Die Grünen haben ihren Anwalt beauftragt, eine Klage gegen den Magistrat einzureichen, um die Offenlegung wichtiger Regelungen des 100.000 Euro-Vertrages mit Hagemann zu erreichen.

Der Magistrat hatte die Anfrage der Grünen zu den Aufgaben und der Bezahlung von Hagemann in der letzten Stadtverordnetenversammlung nicht beantwortet. Die Grünen haben den Magistrat Mitte Oktober erneut brieflich aufgefordert, die Antworten binnen einer Frist von 10 Tagen zu liefern. Sonst werde man die Antworten durch eine Klage beim Verwaltungsgericht Frankfurt erzwingen, so wie es die Hessische Gemeindeordnung vorsieht. Der Magistrat hat bis zum 31.Oktober die Antworten nicht geliefert und geht damit auch das Risiko ein, die Kosten des Verfahrens tragen zu müssen.

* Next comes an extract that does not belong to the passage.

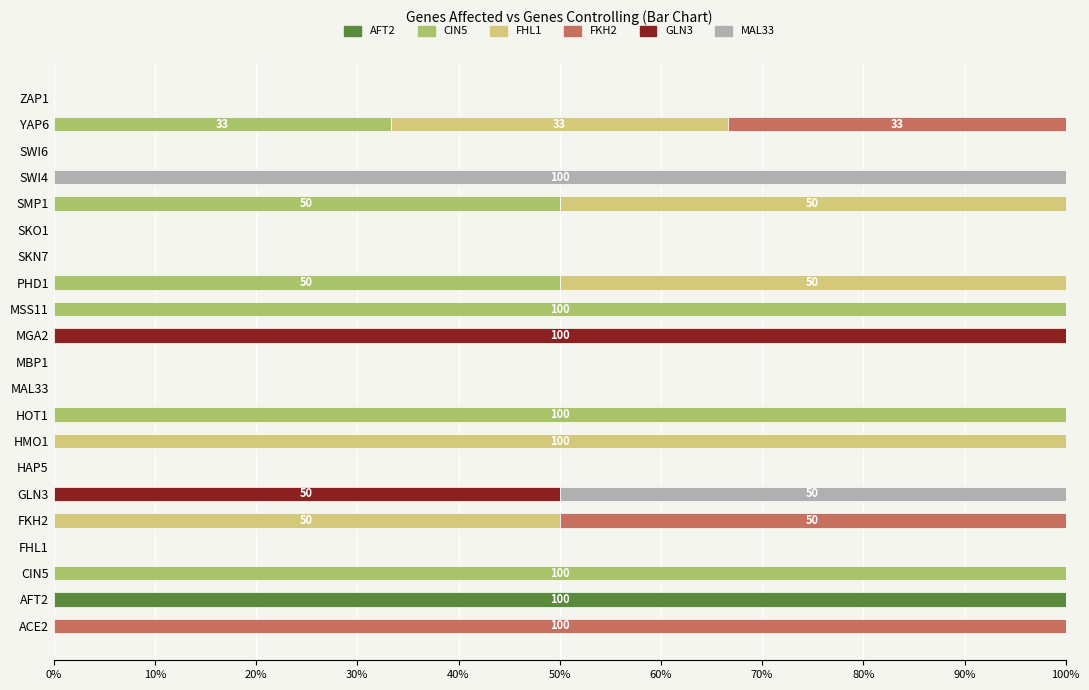

Which category has the highest value in the AFT2 series?

AFT2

Stephan Schwager, Grüner Stadtverordneter: „Welche Vergünstigungen muss der Bürgermeister in dem Geheimvertrag seinem Genossen Hagemann zugeschustert haben, dass er sich so stark gegen die Offenlegung von vertraglichen Regelungen wehrt? Warum wurde der Vertrag auch vor den Magistratsmitgliedern nicht offengelegt?“

Der SPD Fraktionsvorsitzende Hagemann erhält 100.000 € für seine Tätigkeit als Koordinator des Programms „Aktive Kernstadt“. Da sollten die Bürgerinnen und Bürger schon erfahren, was Hagemann für dieses Geld leisten soll und ob er überhaupt für die Aufgabe befähigt ist, meinen die Grünen.

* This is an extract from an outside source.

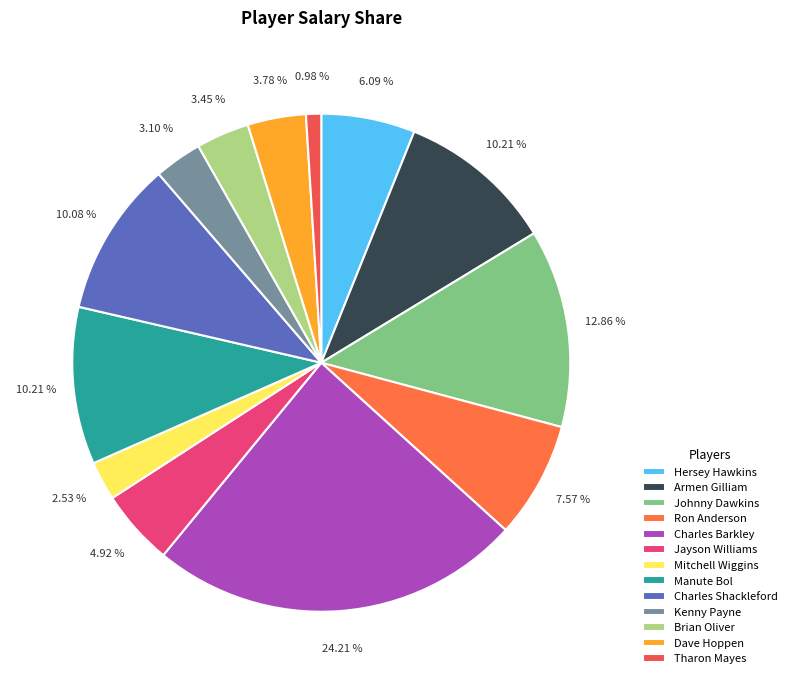

To the nearest percent, what is the difference between the Johnny Dawkins and Charles Shackleford slice percentages?

3%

„Wir wollen aber auch verhindern, dass der SPD-Vorsitzende Hagemann am Ende fest bei der Stadt eingestellt werden muss, weil die Stadt nur scheinbar ein Werkvertragsverhältnis mit ihm abgeschlossen hat. Tatsächlich aber ein arbeitsvertragsähnliches Arbeitsverhältnis besteht.“, meint Schwager.